The shotgun approach of trying to improve all aspects of life in one go not only creates overwhelm and a lifestyle incongruent to our current mindset but ultimately sets us up for failure.

The key therefore lies in focusing on improvements in one area at a time until those habits are formed, embedded and established. Once those habits are formed, we move them into maintenance mode.

The Magic of Maintenance

The energy required for maintaining a system is markedly less than creating it. In real terms we know that:

- Maintaining a car is easier than building a new one,

- Maintaining a healthy body is easier than creating one,

- Maintaining a healthy relationship is easier than creating a new one.

The same rings true for the systems we create in our own life.

The Illusion of Having it All Simultaneously

Achieving it all, whatever that means to you, is within most of our grasps but it will take time, patience and commitment to your chosen path.

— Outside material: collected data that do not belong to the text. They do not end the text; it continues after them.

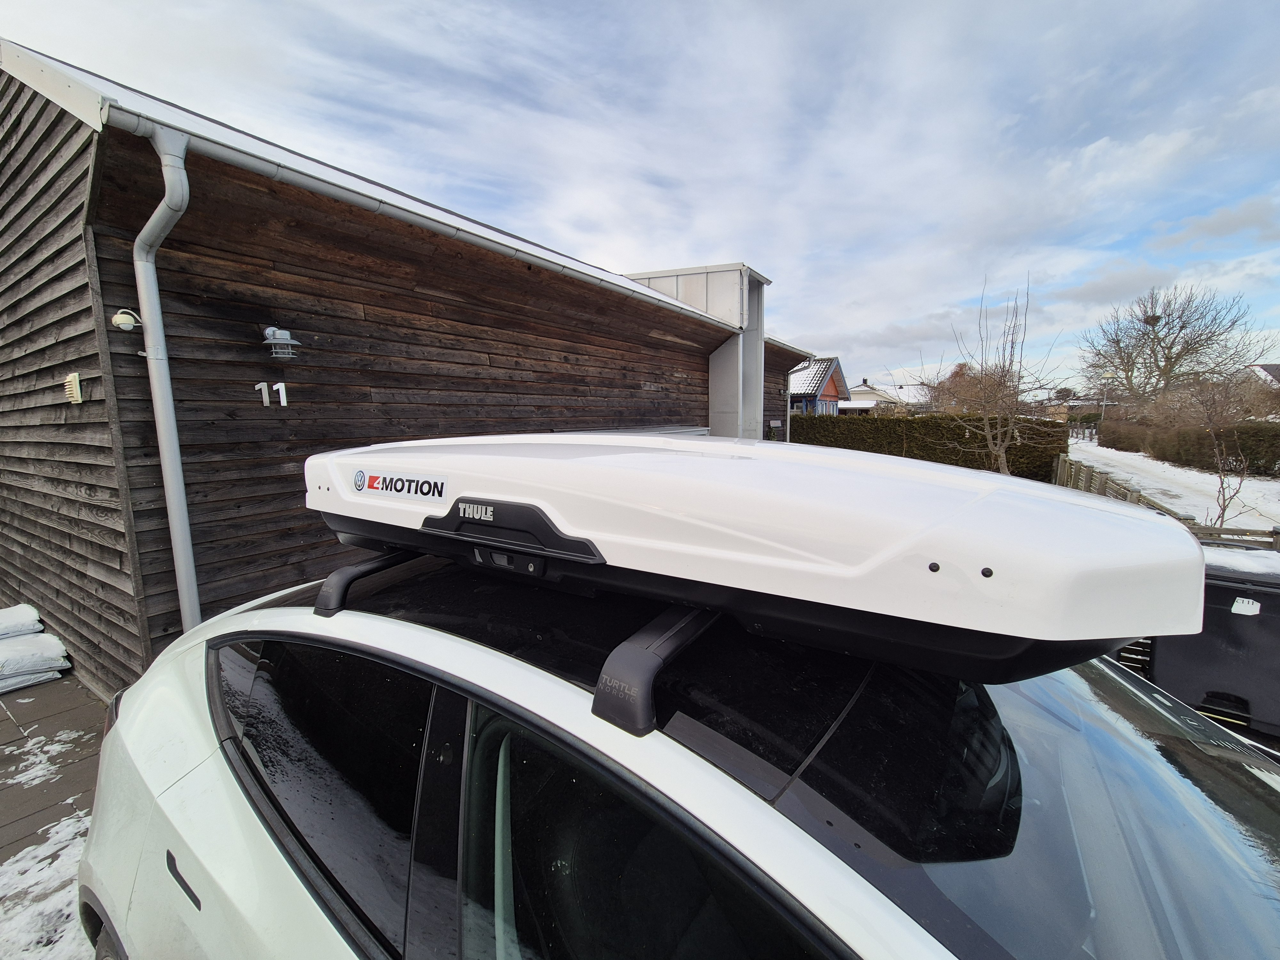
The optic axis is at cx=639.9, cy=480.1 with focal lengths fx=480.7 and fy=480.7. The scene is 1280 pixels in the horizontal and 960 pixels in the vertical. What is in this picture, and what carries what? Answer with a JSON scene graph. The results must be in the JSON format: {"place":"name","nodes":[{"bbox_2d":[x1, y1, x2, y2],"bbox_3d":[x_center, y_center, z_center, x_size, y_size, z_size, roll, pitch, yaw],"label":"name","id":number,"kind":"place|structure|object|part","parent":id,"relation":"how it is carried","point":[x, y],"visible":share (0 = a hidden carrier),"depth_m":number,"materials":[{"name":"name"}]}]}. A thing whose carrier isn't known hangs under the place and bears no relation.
{"place":"outdoors","nodes":[
{"label":"outdoors","id":0,"kind":"place"},
{"bbox_2d":[0,670,109,959],"label":"pavement","id":1,"kind":"structure","parent":0,"point":[83,735],"materials":[{"name":"grey concrete"}]},
{"bbox_2d":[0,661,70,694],"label":"bag","id":2,"kind":"object","parent":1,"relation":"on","point":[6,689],"visible":0.73,"depth_m":3.54,"materials":[{"name":"white plastic"}]},
{"bbox_2d":[0,632,71,686],"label":"bag","id":3,"kind":"object","parent":1,"relation":"on","point":[54,644],"visible":0.98,"depth_m":3.72,"materials":[{"name":"white plastic"}]},
{"bbox_2d":[0,603,43,638],"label":"bag","id":4,"kind":"object","parent":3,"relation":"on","point":[9,619],"visible":0.99,"depth_m":3.99,"materials":[{"name":"white plastic"}]},
{"bbox_2d":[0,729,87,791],"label":"snow patch","id":5,"kind":"object","parent":1,"relation":"on","point":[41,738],"visible":0.85,"depth_m":2.82,"materials":[{"name":"white snow"}]},
{"bbox_2d":[0,808,95,959],"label":"snow patch","id":6,"kind":"object","parent":1,"relation":"on","point":[70,829],"visible":0.49,"depth_m":2.03,"materials":[{"name":"white snow"}]},
{"bbox_2d":[0,42,795,699],"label":"wooden building","id":7,"kind":"structure","parent":0,"point":[409,305],"depth_m":3.69,"materials":[{"name":"brown wood"}]},
{"bbox_2d":[63,371,83,403],"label":"vent","id":8,"kind":"object","parent":7,"relation":"attached to","point":[75,385],"visible":0.98,"depth_m":3.12,"materials":[{"name":"beige plastic"}]},
{"bbox_2d":[110,309,141,331],"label":"motion sensor","id":9,"kind":"object","parent":7,"relation":"attached to","point":[123,318],"visible":0.91,"depth_m":2.78,"materials":[{"name":"white plastic"}]},
{"bbox_2d":[126,120,199,635],"bbox_3d":[-2.846,-0.214,3.070,0.470,3.693,0.282,5,9,34],"label":"drainpipe","id":10,"kind":"object","parent":7,"relation":"attached to","point":[165,455],"visible":0.92,"depth_m":3.03,"materials":[{"name":"grey metal"}]},
{"bbox_2d":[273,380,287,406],"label":"house number","id":11,"kind":"object","parent":7,"relation":"attached to","point":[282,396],"visible":0.98,"depth_m":3.62,"materials":[{"name":"white"}]},
{"bbox_2d":[261,325,302,359],"bbox_3d":[-2.521,-0.970,3.374,0.262,0.237,0.222,5,9,34],"label":"wall lamp","id":12,"kind":"object","parent":7,"relation":"attached to","point":[271,332],"visible":0.98,"depth_m":3.34,"materials":[{"name":"metal"}]},
{"bbox_2d":[114,103,746,328],"bbox_3d":[-0.873,-2.255,5.115,0.355,0.187,6.320,5,9,34],"label":"gutter","id":13,"kind":"object","parent":7,"relation":"attached to","point":[276,173],"visible":0.93,"depth_m":3.41,"materials":[{"name":"metal"}]},
{"bbox_2d":[0,0,1279,398],"label":"sky","id":14,"kind":"structure","parent":0,"point":[743,4],"materials":[{"name":"blue"}]},
{"bbox_2d":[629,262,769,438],"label":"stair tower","id":15,"kind":"structure","parent":0,"point":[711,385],"visible":0.38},
{"bbox_2d":[786,355,850,413],"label":"house","id":16,"kind":"structure","parent":0,"point":[830,394],"depth_m":28.36,"materials":[{"name":"red wood"}]},
{"bbox_2d":[842,379,913,413],"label":"distant house","id":17,"kind":"structure","parent":0,"point":[870,394],"materials":[{"name":"white"}]},
{"bbox_2d":[1068,441,1279,533],"label":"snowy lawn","id":18,"kind":"structure","parent":0,"point":[1207,477],"materials":[{"name":"white snow"}]},
{"bbox_2d":[1095,414,1279,476],"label":"hedge","id":19,"kind":"object","parent":18,"relation":"on","point":[1278,455],"visible":0.85,"depth_m":18.09,"materials":[{"name":"plant"}]},
{"bbox_2d":[1183,368,1277,525],"bbox_3d":[10.041,-0.457,8.226,1.744,2.906,1.735,-6,9,-35],"label":"bare shrub","id":20,"kind":"object","parent":18,"relation":"on","point":[1222,512],"visible":0.96,"depth_m":8.23,"materials":[{"name":"plant"}]},
{"bbox_2d":[1244,361,1279,388],"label":"distant house","id":21,"kind":"structure","parent":0,"point":[1265,367],"depth_m":26.60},
{"label":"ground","id":22,"kind":"structure","parent":0},
{"bbox_2d":[75,548,1279,959],"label":"car","id":23,"kind":"object","parent":22,"relation":"on","point":[727,789],"visible":0.85,"depth_m":0.85,"materials":[{"name":"white metal"}]},
{"label":"wheel","id":24,"kind":"part","parent":23,"relation":"part of","materials":[{"name":"black rubber"}]},
{"label":"door handle","id":25,"kind":"part","parent":23,"relation":"part of","materials":[{"name":"black"}]},
{"label":"window","id":26,"kind":"part","parent":23,"relation":"part of","materials":[{"name":"black glass"}]},
{"bbox_2d":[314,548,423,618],"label":"roof rack","id":27,"kind":"object","parent":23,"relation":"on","point":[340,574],"visible":0.63,"depth_m":1.28,"materials":[{"name":"black metal"}]},
{"bbox_2d":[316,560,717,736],"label":"roof rack","id":28,"kind":"object","parent":23,"relation":"on","point":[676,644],"visible":0.48,"depth_m":0.85,"materials":[{"name":"black metal"}]},
{"bbox_2d":[292,431,1196,683],"bbox_3d":[-0.048,0.042,1.355,2.221,0.348,0.827,5,9,34],"label":"roof box","id":29,"kind":"object","parent":28,"relation":"on","point":[1146,523],"visible":0.91,"depth_m":0.74,"materials":[{"name":"white plastic"}]},
{"bbox_2d":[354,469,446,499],"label":"sticker","id":30,"kind":"object","parent":29,"relation":"attached to","point":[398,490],"visible":0.96,"depth_m":1.17,"materials":[{"name":"white plastic"}]},
{"label":"window","id":31,"kind":"part","parent":23,"relation":"part of","materials":[{"name":"black glass"}]},
{"bbox_2d":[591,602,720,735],"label":"roof rack bar","id":32,"kind":"object","parent":23,"relation":"attached to","point":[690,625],"visible":0.74,"depth_m":0.77,"materials":[{"name":"black metal"}]},
{"label":"windshield","id":33,"kind":"part","parent":23,"relation":"part of","materials":[{"name":"clear glass"}]},
{"bbox_2d":[787,410,1069,479],"bbox_3d":[8.737,-1.308,17.603,10.972,2.173,1.110,5,9,34],"label":"hedge","id":34,"kind":"object","parent":22,"relation":"on","point":[957,434],"visible":0.58,"depth_m":15.95,"materials":[{"name":"green plant"}]},
{"bbox_2d":[924,360,1006,414],"bbox_3d":[18.149,-4.013,26.592,4.743,5.328,4.629,5,9,34],"label":"tree","id":35,"kind":"object","parent":22,"relation":"on","point":[963,375],"visible":0.5,"depth_m":25.85,"materials":[{"name":"brown plant"}]},
{"bbox_2d":[937,273,1063,474],"bbox_3d":[9.309,-2.414,12.659,3.043,5.737,3.054,-5,9,-29],"label":"bare tree","id":36,"kind":"object","parent":22,"relation":"on","point":[1000,461],"visible":0.98,"depth_m":12.55,"materials":[{"name":"plant"}]},
{"bbox_2d":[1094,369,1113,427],"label":"street lamp","id":37,"kind":"object","parent":22,"relation":"on","point":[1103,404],"visible":0.67,"depth_m":34.55,"materials":[{"name":"metal"}]},
{"bbox_2d":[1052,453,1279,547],"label":"wooden fence","id":38,"kind":"object","parent":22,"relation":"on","point":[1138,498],"visible":0.3,"depth_m":8.06,"materials":[{"name":"brown wood"}]},
{"bbox_2d":[1077,281,1263,404],"bbox_3d":[34.462,-7.602,32.447,9.234,11.110,9.401,-7,10,-41],"label":"bare tree","id":39,"kind":"object","parent":22,"relation":"on","point":[1183,326],"visible":0.96,"depth_m":31.26,"materials":[{"name":"brown plant"}]},
{"bbox_2d":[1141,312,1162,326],"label":"bird nest","id":40,"kind":"object","parent":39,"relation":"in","point":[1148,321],"visible":0.76,"depth_m":17.20,"materials":[{"name":"brown"}]},
{"bbox_2d":[1148,544,1279,739],"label":"wheelie bin","id":41,"kind":"object","parent":22,"relation":"on","point":[1262,595],"visible":0.72,"depth_m":2.82,"materials":[{"name":"black plastic"}]},
{"bbox_2d":[1202,546,1279,579],"label":"snow","id":42,"kind":"structure","parent":41,"relation":"on","point":[1246,557],"materials":[{"name":"white snow"}]},
{"bbox_2d":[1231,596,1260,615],"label":"sticker","id":43,"kind":"object","parent":41,"relation":"attached to","point":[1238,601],"visible":0.98,"depth_m":2.69,"materials":[{"name":"white paper"}]}
]}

It means focusing on and improving the most important aspect of your life to the desired level, before maintaining this as you move on to your next desired outcome.

Over time you will cultivate systems that support the life you want and the energy required to maintain these systems will decrease as they become more habitual and automatic - as they become part of your identity.

The Trade-Off of Ultimate Excellence

It must be noted that at the extreme end of the bellcurve of success, the risk of not achieving the desired outcome and the probability of having a well rounded life decrease substantially.

For those looking to be a pro-athlete, a Nobel prize winning scientist or a Pulitzer prize winner, the time and effort required in such a competitive environment will leave little space for developing the other aspects of life.

As a result, these individuals may achieve acclaim in their chosen profession but may struggle with creating meaningful connections, maintaining optimal health or even creating financial stability.

The Cost of our Aspirations

The aim is always to aim upwards, but the further we aim upwards, the bigger the cost and focus on a singular aspect of our life must be. This will ultimately be to the detriment of the others aspects of our life.

There is no blueprint for ‘The Perfect Life’ - but each individual should studiously and carefully critic their creation to ensure it is congruent will their life’s mission and purpose and be willing to commit to the process for however long that takes.

"Most big, deeply satisfying accomplishments in life take at least five years to achieve. This can include building a business, cultivating a loving relationship, writing a book, getting in the best shape of your life, raising a family, and more.

Five years is a long time. It is much slower than most of us would like. If you accept the reality of slow progress, you have every reason to take action today. If you resist the reality of slow progress, five years from now you'll simply be five years older and still looking for a shortcut."